• The data
────────────────────

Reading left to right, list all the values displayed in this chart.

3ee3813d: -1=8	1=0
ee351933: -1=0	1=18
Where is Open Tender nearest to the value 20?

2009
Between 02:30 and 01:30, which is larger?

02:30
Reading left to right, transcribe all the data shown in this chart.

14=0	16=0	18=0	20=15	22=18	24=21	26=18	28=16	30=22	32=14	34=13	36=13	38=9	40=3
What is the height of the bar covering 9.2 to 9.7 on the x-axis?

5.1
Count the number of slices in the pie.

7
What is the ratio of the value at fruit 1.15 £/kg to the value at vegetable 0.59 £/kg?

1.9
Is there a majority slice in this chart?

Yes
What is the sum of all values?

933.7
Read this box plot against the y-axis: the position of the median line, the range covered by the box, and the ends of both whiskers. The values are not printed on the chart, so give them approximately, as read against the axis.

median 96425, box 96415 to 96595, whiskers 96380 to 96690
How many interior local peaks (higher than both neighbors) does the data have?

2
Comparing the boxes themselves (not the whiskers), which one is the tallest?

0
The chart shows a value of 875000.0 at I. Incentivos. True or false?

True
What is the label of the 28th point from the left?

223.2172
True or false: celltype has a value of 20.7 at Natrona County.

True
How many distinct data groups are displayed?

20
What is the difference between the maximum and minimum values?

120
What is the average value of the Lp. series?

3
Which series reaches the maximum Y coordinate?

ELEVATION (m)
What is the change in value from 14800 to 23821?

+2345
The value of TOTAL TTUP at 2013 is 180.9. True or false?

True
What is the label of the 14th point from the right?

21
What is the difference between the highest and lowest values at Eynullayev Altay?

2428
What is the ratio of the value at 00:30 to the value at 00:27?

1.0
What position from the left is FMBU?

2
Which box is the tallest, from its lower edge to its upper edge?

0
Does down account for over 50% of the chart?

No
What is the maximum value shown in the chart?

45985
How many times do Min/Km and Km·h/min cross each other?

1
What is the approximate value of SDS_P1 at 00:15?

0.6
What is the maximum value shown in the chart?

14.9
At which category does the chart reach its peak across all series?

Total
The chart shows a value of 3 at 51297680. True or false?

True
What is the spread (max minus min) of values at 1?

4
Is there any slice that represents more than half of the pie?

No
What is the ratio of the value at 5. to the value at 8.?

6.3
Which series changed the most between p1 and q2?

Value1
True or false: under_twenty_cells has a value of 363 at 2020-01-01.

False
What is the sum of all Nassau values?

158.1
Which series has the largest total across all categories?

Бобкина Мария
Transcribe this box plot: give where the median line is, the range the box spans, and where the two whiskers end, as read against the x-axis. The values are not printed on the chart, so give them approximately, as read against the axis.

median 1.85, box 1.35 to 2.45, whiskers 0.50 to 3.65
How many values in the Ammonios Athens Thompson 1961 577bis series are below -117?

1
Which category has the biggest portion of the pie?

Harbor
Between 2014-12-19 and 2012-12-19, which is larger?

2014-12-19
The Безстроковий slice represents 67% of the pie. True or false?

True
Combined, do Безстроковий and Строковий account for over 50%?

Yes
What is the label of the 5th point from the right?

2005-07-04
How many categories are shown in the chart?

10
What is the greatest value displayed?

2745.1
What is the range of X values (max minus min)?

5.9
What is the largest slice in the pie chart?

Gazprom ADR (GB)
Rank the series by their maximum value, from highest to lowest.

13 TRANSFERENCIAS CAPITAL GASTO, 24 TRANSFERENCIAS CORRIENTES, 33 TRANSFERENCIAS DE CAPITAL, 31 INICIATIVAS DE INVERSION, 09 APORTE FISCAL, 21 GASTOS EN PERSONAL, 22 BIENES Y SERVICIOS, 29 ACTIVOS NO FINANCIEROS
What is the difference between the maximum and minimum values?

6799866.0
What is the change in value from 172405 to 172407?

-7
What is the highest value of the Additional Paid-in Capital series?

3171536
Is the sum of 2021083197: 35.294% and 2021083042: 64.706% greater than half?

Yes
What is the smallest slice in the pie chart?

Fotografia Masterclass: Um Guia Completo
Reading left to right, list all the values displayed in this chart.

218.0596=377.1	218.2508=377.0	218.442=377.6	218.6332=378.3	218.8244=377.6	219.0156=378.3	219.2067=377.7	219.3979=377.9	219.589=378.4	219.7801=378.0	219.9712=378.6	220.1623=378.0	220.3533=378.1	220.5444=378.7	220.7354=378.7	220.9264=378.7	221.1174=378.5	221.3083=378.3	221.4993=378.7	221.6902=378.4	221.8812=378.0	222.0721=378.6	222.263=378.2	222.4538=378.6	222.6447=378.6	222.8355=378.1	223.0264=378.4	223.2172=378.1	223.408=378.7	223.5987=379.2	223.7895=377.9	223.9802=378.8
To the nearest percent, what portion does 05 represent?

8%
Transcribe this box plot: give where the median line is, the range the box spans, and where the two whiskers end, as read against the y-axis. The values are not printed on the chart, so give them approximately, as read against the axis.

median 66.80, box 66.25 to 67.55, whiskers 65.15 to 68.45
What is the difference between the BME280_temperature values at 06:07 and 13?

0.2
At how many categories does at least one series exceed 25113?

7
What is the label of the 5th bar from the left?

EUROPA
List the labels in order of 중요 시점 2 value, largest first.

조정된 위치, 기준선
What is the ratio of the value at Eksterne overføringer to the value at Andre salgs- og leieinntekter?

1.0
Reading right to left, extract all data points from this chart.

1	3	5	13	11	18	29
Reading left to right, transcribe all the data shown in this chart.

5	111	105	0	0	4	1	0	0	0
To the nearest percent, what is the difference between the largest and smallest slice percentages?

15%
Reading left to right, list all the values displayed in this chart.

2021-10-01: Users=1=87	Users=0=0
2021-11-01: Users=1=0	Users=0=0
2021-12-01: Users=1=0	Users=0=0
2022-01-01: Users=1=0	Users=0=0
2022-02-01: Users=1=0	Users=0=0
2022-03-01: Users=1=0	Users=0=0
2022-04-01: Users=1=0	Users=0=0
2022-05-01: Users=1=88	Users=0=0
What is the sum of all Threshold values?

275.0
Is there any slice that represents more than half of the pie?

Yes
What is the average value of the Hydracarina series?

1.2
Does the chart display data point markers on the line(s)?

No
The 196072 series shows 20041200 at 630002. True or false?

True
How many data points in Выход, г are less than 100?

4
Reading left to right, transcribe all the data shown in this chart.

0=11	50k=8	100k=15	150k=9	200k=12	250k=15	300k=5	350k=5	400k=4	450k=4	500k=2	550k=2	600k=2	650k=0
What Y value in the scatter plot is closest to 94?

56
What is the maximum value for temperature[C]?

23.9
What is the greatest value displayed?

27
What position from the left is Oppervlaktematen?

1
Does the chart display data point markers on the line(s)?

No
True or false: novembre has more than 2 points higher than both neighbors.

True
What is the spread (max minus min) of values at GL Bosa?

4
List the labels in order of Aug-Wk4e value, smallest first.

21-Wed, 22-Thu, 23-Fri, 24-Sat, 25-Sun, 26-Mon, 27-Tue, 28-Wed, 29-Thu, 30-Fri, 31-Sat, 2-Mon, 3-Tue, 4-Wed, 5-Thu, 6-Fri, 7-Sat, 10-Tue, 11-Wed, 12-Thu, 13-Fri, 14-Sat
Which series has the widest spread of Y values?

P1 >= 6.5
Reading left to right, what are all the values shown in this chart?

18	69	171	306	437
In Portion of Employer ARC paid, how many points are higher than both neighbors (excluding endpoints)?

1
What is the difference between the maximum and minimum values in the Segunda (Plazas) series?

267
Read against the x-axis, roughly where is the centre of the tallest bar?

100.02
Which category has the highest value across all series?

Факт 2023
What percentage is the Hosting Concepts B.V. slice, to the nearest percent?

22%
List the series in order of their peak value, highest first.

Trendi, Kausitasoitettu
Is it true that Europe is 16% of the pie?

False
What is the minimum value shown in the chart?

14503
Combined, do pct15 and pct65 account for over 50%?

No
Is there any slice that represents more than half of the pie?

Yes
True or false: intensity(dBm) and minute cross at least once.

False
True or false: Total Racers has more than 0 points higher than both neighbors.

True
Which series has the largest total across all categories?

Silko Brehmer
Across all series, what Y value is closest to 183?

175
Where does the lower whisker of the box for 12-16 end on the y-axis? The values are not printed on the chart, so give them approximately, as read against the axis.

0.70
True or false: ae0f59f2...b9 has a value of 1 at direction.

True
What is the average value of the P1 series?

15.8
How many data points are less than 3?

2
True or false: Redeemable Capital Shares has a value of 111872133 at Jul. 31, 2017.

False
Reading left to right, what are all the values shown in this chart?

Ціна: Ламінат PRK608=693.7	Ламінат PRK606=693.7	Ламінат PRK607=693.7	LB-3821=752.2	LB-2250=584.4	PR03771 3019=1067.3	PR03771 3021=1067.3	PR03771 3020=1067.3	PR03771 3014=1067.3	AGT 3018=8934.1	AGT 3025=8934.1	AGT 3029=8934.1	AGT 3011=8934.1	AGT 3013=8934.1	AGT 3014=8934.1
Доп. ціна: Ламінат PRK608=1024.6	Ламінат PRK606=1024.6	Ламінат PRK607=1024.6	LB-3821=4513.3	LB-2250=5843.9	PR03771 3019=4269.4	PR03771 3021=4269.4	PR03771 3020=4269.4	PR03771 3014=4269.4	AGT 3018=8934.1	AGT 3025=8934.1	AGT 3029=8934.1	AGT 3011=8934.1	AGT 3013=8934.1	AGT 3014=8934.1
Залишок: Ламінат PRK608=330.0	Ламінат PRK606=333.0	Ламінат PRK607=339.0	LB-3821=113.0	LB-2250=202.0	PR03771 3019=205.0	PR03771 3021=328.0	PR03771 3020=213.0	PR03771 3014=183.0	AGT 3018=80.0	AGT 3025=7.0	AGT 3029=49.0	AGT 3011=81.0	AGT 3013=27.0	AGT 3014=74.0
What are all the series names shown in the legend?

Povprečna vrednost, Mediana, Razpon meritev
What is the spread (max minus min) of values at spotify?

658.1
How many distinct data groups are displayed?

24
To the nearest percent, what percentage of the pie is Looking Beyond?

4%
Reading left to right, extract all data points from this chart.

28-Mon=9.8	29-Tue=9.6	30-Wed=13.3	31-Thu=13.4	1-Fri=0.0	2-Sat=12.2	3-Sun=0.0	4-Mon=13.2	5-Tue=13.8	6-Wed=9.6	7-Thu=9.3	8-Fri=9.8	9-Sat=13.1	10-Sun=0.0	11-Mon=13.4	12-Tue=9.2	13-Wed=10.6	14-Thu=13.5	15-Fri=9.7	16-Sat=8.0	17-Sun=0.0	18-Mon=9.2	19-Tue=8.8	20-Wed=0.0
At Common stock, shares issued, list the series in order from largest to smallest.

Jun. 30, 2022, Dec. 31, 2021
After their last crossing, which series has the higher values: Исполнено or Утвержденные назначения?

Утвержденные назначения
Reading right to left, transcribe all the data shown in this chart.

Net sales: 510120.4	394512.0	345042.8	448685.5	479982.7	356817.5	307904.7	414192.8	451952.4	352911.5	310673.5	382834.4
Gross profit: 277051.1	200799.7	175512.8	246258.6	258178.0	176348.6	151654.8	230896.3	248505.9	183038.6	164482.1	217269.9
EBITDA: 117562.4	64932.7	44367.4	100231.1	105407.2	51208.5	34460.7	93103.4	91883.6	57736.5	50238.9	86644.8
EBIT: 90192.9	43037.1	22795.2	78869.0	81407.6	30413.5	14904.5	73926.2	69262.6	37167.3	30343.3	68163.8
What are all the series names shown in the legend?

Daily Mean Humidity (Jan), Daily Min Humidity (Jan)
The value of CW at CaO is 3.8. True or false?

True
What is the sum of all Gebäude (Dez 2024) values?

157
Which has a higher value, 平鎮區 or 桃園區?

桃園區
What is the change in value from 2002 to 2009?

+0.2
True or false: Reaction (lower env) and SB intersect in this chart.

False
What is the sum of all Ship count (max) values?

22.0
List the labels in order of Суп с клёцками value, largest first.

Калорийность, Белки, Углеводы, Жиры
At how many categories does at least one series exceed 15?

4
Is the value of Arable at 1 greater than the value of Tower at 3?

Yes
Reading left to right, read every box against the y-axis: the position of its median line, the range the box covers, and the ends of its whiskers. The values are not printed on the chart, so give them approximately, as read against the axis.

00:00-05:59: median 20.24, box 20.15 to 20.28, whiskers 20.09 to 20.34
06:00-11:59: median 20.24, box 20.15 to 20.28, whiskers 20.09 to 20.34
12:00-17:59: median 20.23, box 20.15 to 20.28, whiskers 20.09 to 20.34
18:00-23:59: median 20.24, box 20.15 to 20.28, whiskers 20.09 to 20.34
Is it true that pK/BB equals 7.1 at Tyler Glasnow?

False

────────────────────

• What is expected
Pick out each line in the entries above that contains the word "than" and copy those lines.

• Task output
How many interior local peaks (higher than both neighbors) does the data have?
Is there any slice that represents more than half of the pie?
Is the sum of 2021083197: 35.294% and 2021083042: 64.706% greater than half?
Is there any slice that represents more than half of the pie?
How many data points in Выход, г are less than 100?
True or false: novembre has more than 2 points higher than both neighbors.
In Portion of Employer ARC paid, how many points are higher than both neighbors (excluding endpoints)?
Is there any slice that represents more than half of the pie?
True or false: Total Racers has more than 0 points higher than both neighbors.
How many data points are less than 3?
Is the value of Arable at 1 greater than the value of Tower at 3?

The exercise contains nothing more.